TNC announces the launch of the new Southeast Marine Mapping Tool, a digital tool that allows decision makers to draw from the best available regional data when making ocean planning decisions. Developed by scientists at TNC with funding from the Southeast Coastal Oceans Observing Regional Association (SECOORA), this tool informs siting of conservation and ocean use activities while acting as a repository of data for the U.S. southeast Atlantic region.
The number and breadth of ocean uses is increasing. This mapping tool, initially designed to aid state and local agencies as they make decisions about wind energy projects, can also guide sustainable ocean activities and development, such as conservation efforts or siting of artificial reefs, the installation of undersea electrical transmission cables, or dredging sand to nourish beaches.
The data will also benefit TNC’s Ocean and Coasts Network, a program spanning nine states across the southeastern U.S. and Gulf of Mexico to address ecosystem-wide challenges with a cohesive and united approach.
Quote: Mary Conley
“This project combines two of TNC’s core goals: climate mitigation and ocean conservation,” says Mary Conley, director of TNC’s Ocean and Coasts Network. “Offshore wind energy is a key piece of climate mitigation, and we must manage offshore wind placement in a way that minimizes the negative impacts on the ocean and its marine and wildlife habitats. The Southeast Marine Mapping Tool provides greater access to crucial data needed for thoughtful decision making.”
To create it, TNC scientists drew on data provided by partners, including the National Oceanic and Atmospheric Administration, South Atlantic Fishery Management Council, and Duke University. On the digital platform, drawing a box on the map pulls up a trove of information critical for marine management and project planning, including average temperature and depth, currents, water column characteristics and seafloor substrate. It describes allowed uses and restrictions for a given location, as well as trends in shipping traffic. The tool also includes data on species that live or migrate through the area, including marine mammals, fish and migratory birds. The data also details ecologically important wildlife and habitats, including endangered species and coral reefs with high biodiversity.

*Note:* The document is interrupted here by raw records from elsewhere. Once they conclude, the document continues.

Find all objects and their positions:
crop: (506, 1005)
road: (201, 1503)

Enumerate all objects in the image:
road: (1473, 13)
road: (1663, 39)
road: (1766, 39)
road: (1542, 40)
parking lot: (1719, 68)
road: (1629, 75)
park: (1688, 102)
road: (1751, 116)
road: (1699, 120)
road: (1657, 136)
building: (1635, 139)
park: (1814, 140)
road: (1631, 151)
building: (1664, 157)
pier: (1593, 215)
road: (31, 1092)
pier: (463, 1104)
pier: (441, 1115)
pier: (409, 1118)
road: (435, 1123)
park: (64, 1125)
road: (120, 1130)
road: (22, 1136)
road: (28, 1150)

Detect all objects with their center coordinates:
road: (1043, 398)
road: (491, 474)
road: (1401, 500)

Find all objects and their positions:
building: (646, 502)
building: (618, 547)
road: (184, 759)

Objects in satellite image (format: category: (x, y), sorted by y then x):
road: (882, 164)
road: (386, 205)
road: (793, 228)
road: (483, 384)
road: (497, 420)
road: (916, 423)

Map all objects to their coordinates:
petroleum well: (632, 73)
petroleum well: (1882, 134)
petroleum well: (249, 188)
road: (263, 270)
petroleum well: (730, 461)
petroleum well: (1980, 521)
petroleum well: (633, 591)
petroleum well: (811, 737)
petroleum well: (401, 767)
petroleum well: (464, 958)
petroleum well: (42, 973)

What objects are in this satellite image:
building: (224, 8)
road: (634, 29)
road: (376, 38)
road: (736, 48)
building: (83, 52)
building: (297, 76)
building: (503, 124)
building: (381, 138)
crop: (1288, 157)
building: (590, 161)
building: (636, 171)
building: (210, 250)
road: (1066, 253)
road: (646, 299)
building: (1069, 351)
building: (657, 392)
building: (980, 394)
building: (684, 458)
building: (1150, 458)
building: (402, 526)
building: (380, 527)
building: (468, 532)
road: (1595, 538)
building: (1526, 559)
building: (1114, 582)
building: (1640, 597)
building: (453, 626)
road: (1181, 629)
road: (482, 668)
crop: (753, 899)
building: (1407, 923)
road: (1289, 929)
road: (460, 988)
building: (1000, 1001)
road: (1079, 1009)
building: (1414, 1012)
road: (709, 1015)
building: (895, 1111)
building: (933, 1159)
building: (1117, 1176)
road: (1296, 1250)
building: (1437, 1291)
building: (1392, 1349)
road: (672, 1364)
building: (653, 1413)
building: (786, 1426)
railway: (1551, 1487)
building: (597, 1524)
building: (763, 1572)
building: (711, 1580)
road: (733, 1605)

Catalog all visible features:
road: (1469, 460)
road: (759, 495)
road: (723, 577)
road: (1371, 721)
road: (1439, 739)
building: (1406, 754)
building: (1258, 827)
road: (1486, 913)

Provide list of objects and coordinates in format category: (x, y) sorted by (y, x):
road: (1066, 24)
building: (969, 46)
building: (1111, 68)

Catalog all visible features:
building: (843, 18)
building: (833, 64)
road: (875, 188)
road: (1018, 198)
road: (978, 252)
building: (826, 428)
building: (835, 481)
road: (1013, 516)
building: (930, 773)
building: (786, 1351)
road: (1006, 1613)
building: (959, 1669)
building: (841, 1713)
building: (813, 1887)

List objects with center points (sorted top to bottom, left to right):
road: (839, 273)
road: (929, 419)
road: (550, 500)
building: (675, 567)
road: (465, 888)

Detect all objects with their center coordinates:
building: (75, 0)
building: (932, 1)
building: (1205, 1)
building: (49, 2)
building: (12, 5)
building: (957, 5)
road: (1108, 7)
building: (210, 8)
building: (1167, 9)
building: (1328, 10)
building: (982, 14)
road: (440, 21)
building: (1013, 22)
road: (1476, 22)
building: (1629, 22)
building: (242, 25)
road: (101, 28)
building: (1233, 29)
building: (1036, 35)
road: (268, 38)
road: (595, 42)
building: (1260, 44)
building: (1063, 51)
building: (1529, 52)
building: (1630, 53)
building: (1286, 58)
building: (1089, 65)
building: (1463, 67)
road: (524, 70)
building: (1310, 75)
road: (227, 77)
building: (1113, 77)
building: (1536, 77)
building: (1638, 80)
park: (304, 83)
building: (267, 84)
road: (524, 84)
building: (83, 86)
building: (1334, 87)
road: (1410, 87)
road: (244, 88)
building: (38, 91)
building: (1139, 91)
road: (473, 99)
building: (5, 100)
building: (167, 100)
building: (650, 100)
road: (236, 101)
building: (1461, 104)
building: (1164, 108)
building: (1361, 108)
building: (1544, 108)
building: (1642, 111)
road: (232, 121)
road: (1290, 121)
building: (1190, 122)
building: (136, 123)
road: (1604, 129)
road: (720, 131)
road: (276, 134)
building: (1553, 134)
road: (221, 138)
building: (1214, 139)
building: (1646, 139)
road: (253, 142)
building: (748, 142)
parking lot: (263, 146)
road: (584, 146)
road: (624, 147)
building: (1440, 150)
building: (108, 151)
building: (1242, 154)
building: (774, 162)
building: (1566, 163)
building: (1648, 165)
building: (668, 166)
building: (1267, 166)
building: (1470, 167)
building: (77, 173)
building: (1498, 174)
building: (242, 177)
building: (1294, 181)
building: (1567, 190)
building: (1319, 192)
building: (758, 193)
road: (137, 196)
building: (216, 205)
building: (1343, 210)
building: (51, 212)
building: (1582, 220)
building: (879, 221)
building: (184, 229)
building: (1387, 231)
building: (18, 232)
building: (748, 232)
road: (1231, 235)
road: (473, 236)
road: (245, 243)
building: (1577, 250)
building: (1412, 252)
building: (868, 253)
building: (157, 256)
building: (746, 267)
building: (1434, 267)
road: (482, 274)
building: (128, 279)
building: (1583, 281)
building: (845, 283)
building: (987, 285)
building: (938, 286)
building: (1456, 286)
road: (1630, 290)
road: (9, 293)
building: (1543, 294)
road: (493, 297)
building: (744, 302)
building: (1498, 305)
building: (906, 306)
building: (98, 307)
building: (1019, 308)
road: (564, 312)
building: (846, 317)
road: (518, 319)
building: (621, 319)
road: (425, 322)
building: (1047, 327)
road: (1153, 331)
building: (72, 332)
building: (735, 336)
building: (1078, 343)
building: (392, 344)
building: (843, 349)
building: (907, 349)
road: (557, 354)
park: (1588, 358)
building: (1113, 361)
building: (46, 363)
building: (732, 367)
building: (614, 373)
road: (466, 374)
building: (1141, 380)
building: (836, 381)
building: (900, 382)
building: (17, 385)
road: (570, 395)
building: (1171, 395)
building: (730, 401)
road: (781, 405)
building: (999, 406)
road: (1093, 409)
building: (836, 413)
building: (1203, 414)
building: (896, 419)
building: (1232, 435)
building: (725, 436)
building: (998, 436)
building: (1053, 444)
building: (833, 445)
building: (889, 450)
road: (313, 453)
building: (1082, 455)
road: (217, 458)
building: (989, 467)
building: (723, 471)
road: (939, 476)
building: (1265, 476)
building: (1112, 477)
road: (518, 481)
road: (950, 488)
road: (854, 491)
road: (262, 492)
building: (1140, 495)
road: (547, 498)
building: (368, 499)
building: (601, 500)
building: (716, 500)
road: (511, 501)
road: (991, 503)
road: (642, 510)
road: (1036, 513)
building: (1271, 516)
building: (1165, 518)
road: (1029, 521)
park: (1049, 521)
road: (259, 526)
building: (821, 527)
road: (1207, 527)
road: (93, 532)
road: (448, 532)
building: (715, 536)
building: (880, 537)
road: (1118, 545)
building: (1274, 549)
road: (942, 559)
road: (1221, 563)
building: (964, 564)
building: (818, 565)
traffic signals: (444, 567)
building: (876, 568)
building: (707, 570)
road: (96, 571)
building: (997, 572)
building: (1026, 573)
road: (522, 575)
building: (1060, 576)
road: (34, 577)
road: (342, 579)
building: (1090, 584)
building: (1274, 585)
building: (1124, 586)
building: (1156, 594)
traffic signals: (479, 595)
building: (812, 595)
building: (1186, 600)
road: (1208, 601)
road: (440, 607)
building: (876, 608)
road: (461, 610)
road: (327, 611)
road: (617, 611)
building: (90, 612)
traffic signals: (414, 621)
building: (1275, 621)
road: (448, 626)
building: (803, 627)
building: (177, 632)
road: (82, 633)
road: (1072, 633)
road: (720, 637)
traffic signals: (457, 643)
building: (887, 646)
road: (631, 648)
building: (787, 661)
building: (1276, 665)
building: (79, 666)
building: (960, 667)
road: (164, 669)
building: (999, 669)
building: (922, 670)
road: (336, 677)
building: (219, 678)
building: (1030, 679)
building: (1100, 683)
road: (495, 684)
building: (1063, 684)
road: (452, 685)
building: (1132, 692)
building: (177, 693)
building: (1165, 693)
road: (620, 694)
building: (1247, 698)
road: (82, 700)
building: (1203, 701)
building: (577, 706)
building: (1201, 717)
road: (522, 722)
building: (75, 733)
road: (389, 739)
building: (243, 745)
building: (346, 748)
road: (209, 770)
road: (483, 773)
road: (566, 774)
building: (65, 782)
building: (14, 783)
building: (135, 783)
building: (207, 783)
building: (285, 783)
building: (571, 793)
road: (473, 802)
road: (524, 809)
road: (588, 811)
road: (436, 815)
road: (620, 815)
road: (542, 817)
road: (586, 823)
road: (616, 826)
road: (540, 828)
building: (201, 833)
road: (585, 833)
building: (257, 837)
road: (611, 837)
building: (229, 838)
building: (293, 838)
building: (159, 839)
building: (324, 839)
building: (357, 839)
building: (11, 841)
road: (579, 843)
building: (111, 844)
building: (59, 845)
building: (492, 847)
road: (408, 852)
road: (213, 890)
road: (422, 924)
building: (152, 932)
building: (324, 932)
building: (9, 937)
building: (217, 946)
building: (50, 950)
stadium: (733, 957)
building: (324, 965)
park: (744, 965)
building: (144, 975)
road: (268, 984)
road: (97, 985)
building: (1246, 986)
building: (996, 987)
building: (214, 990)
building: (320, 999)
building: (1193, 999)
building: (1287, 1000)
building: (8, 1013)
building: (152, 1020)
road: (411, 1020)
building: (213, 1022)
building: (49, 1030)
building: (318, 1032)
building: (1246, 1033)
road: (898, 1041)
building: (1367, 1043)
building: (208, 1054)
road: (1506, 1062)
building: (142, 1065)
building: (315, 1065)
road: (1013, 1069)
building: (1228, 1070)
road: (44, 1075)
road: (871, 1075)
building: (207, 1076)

In 2021, the Biden Administration announced a national goal of installing 30 gigawatts of offshore wind capacity by 2030—about 2,500 new turbines. Siting those turbines appropriately requires necessary data on ocean conditions and wildlife habitat. For example, the coastal waters off Florida and Georgia are the only known calving grounds for the North Atlantic right whale, one of the most endangered whales in the world. Those same waters offer promising sites for locating new wind energy projects.
TNC scientists launched a similar mapping tool for the North Atlantic region in 2021, extending from coastal Maine to North Carolina. This tool stretches from North Carolina south to Florida, and scientists hope to expand its coverage into the Gulf of Mexico.